__Job__. Take everything from the line containing "projektowania" down to the line containing "gładką powierzchnię i odporność na warunki" and write it out again with "firmom" swapped for "przedsiębiorstwom", leaving the rest unchanged.

*** Data extract ***

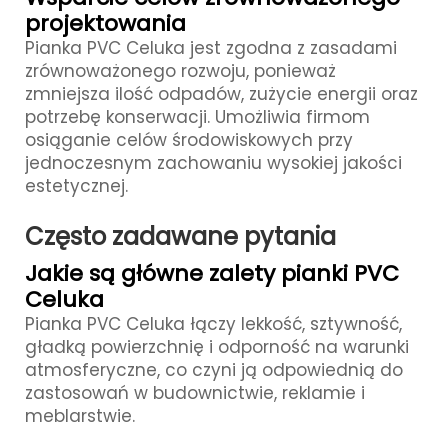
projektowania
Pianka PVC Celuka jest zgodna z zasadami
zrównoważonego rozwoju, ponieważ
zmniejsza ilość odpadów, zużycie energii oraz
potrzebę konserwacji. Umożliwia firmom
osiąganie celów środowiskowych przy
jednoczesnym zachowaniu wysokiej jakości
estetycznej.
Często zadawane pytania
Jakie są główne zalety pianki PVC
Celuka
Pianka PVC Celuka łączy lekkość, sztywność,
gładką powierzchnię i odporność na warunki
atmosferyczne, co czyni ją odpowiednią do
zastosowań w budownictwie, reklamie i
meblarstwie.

***
*** Data extract ***

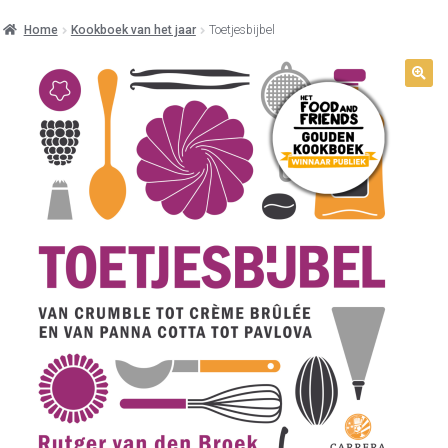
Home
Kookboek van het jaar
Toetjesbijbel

***
*** Data extract ***

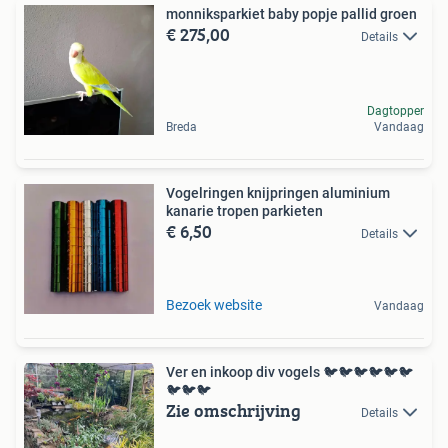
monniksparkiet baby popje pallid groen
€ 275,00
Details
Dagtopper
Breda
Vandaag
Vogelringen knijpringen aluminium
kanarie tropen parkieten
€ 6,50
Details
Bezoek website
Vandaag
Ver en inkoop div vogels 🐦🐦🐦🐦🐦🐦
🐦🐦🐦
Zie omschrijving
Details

***

__Written reply__.
projektowania
Pianka PVC Celuka jest zgodna z zasadami
zrównoważonego rozwoju, ponieważ
zmniejsza ilość odpadów, zużycie energii oraz
potrzebę konserwacji. Umożliwia przedsiębiorstwom
osiąganie celów środowiskowych przy
jednoczesnym zachowaniu wysokiej jakości
estetycznej.
Często zadawane pytania
Jakie są główne zalety pianki PVC
Celuka
Pianka PVC Celuka łączy lekkość, sztywność,
gładką powierzchnię i odporność na warunki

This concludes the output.